Truganini: Journey Through the Apocalypse
About the book
Cassandra Pybus's ancestors told a story of an old Aboriginal woman who would wander across their farm on Bruny Island, in south-east Tasmania, in the 1850s and 1860s. As a child, Cassandra didn't know this woman was Truganini, and that Truganini was walking over the country of her clan, the Nuenonne.
For nearly seven decades, Truganini lived through a psychological and cultural shift more extreme than we can imagine. But her life was much more than a regrettable tragedy. Now Cassandra has examined the original eyewitness accounts to write Truganini's extraordinary story in full.
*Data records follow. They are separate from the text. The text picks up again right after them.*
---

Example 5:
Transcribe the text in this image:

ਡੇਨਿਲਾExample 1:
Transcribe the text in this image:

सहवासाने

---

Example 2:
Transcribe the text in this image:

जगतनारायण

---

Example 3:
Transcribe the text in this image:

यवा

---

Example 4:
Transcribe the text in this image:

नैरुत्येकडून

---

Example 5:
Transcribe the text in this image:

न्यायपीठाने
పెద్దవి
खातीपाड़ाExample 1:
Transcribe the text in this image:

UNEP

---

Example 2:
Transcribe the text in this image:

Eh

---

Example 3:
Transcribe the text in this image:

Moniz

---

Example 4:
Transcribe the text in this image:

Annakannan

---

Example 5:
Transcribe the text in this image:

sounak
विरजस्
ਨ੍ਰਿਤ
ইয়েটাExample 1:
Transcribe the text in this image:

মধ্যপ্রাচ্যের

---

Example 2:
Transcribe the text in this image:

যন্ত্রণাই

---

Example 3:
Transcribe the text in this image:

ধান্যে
Hardly more than a child, Truganini managed to survive the devastation of the 1820s, when the clans of south-eastern Tasmania were all but extinguished. She spent five years on a journey around Tasmania, across rugged highlands and through barely penetrable forests, with George Augustus Robinson, the self-styled missionary who was collecting the survivors to send them into exile on Flinders Island. She has become an international icon for a monumental tragedy—the so-called extinction of the original people of Tasmania.
Truganini's story is inspiring and haunting—a journey through the apocalypse.
About the author
Cassandra Pybus is an award-winning author and a distinguished historian. She is author of twelve books and has held research professorships at the University of Sydney, Georgetown University in Washington DC, the University of Texas and King's College London. She is descended from the colonist who received the largest free land grant on Truganini's traditional country of Bruny Island.
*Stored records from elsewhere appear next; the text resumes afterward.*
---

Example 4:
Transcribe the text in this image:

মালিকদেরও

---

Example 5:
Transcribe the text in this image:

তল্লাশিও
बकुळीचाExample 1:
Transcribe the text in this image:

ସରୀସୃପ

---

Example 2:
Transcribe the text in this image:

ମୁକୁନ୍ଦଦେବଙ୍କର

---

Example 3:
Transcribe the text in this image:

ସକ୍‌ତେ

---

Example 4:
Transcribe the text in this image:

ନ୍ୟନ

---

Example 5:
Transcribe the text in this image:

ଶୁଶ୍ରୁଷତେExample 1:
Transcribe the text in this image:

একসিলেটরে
The story of Truganini, long believed by colonists to be the last surviving Aboriginal Tasmanian, has been remembered through a fog of mystery and folklore. Generations of Australians were told of the legend of an old woman who roamed the country of her clan in the 1850s and 1860s. When we look at photographs of her taken in the 1870s, we can only imagine how difficult her life must have been. That extraordinary life, marked by tragedy, defiance, struggle and survival, has now been given the focus that it deserves in Cassandra Pybus's 'Truganini'. For the author, this is a story that is, in part, personal. Her family received a free land grant that covered Tuganini's traditional lands of Bruny Island, in south-east Tasmania. Pybus also draws on the diaries of George Augustus Robinson, the preacher and so-called 'Protector of Aborigines' who was responsible for exiling her people to Flinders Island, which gives a first-hand account of Truganini. This clash of cultures between colonists and First Nation's people is a complex story told with empathy and understanding, perceptive analysis and demonstrates a command of detail through extensive research. It is both a stirring and troubling story but also at times an uplifting and important one.